Data extract section start
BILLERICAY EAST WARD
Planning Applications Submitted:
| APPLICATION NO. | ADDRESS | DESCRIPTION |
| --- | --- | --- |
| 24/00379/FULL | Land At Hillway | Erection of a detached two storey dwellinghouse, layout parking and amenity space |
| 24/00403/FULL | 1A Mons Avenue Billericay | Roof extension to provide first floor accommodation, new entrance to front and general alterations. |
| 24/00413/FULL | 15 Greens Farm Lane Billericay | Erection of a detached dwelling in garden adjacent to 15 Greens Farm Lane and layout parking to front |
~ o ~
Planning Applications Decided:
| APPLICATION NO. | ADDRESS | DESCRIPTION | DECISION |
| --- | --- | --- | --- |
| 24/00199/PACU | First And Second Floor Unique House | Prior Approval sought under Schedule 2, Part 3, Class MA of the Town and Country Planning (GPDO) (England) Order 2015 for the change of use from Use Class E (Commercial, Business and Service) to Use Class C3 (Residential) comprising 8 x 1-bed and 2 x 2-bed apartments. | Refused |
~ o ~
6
Data extract section end
Data extract section start
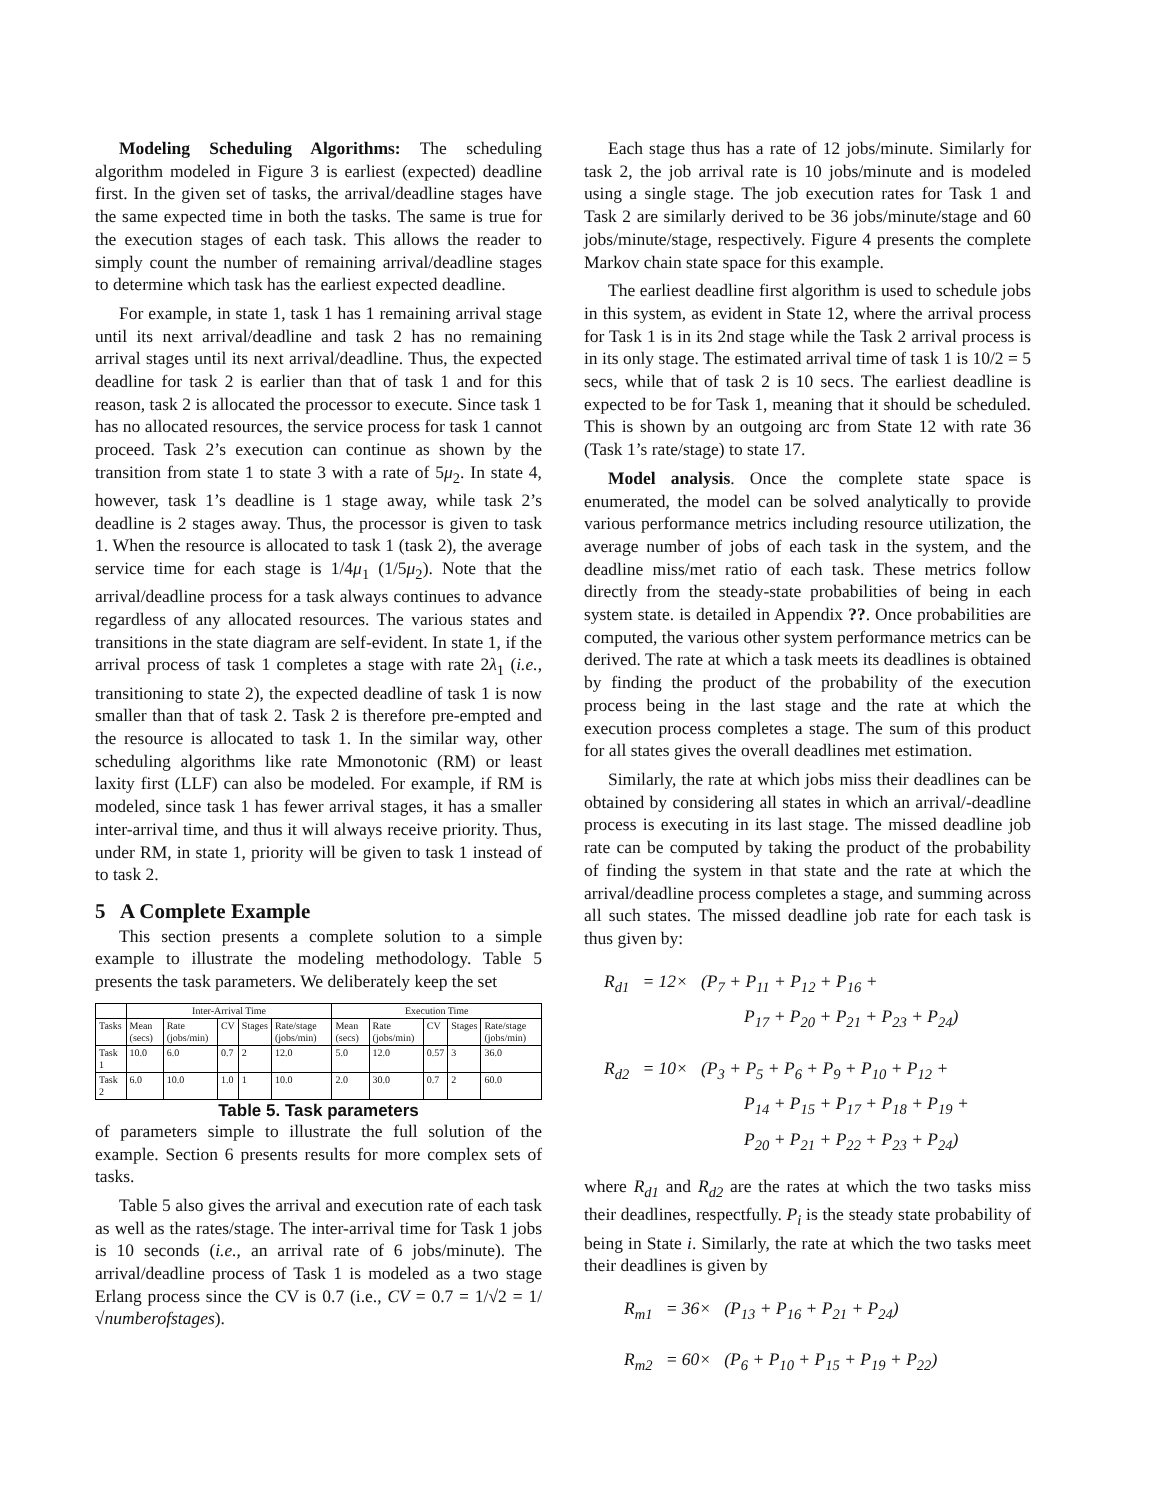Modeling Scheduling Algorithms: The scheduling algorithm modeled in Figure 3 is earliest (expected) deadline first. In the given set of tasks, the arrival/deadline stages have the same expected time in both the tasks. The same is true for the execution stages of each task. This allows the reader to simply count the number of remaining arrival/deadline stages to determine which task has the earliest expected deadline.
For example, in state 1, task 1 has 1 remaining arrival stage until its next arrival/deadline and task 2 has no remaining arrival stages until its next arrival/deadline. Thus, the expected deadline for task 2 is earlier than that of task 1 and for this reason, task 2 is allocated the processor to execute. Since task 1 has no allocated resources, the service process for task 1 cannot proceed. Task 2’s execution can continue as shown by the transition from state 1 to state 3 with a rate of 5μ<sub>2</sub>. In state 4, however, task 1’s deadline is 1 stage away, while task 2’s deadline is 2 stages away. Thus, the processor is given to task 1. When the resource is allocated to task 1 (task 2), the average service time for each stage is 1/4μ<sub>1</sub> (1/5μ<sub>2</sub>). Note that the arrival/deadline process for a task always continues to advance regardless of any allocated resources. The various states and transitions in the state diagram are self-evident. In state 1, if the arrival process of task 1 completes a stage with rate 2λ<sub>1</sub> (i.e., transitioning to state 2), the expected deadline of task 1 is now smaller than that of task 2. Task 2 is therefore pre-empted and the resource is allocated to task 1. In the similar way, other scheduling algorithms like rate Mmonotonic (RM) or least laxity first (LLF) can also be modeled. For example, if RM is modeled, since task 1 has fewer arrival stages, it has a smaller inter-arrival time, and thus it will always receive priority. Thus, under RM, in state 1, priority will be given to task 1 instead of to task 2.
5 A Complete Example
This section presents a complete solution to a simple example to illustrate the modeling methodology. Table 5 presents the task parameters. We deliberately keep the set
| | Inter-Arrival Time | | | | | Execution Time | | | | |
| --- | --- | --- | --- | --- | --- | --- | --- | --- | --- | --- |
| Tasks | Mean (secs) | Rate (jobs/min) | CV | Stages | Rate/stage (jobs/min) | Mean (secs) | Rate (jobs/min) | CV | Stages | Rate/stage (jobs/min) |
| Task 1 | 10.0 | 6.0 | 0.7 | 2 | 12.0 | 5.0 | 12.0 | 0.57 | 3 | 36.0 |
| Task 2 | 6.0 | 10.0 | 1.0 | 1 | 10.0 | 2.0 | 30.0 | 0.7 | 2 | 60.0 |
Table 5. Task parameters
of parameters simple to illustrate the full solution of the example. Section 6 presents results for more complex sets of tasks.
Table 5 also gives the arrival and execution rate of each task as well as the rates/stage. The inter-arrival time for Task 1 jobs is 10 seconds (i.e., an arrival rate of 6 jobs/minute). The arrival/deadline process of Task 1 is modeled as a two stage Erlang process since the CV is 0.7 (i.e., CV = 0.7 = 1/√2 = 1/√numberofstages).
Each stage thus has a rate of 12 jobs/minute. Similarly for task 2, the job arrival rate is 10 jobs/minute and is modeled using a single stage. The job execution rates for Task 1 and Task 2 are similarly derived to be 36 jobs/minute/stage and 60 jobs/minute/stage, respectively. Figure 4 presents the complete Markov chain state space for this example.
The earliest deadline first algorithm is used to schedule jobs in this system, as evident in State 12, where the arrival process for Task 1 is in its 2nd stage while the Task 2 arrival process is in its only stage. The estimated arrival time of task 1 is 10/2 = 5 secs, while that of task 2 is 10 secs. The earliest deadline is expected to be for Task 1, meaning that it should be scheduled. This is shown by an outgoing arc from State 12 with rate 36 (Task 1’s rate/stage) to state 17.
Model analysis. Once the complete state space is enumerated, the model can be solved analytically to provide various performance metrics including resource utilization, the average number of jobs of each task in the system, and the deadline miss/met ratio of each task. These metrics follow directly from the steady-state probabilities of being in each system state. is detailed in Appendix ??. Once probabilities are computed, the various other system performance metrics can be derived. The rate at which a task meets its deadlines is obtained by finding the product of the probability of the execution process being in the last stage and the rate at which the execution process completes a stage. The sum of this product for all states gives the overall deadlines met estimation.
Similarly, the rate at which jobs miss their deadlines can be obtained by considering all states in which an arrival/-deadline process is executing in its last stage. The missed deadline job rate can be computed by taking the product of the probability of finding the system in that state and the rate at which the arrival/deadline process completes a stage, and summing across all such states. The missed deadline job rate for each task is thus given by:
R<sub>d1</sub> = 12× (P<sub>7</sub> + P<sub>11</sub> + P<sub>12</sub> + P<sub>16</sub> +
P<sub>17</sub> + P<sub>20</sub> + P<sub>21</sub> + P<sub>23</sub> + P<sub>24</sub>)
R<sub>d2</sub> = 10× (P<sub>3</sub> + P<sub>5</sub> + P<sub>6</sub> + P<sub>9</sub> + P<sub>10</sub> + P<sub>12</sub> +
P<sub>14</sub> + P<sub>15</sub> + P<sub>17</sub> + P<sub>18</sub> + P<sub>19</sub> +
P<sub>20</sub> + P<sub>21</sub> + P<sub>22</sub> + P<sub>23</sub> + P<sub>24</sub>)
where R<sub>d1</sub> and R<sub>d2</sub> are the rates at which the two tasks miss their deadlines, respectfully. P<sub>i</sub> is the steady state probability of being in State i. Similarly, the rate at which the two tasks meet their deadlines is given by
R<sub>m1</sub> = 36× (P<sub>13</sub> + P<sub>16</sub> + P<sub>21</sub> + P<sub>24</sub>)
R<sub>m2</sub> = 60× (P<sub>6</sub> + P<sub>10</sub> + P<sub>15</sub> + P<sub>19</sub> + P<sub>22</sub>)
Data extract section end
Take exactly the lines from the one containing "BILLERICAY EAST WARD" through the one containing "general alterations. |" in the data above, and output them with nothing added.

- Output for this task:
BILLERICAY EAST WARD
Planning Applications Submitted:
| APPLICATION NO. | ADDRESS | DESCRIPTION |
| --- | --- | --- |
| 24/00379/FULL | Land At Hillway | Erection of a detached two storey dwellinghouse, layout parking and amenity space |
| 24/00403/FULL | 1A Mons Avenue Billericay | Roof extension to provide first floor accommodation, new entrance to front and general alterations. |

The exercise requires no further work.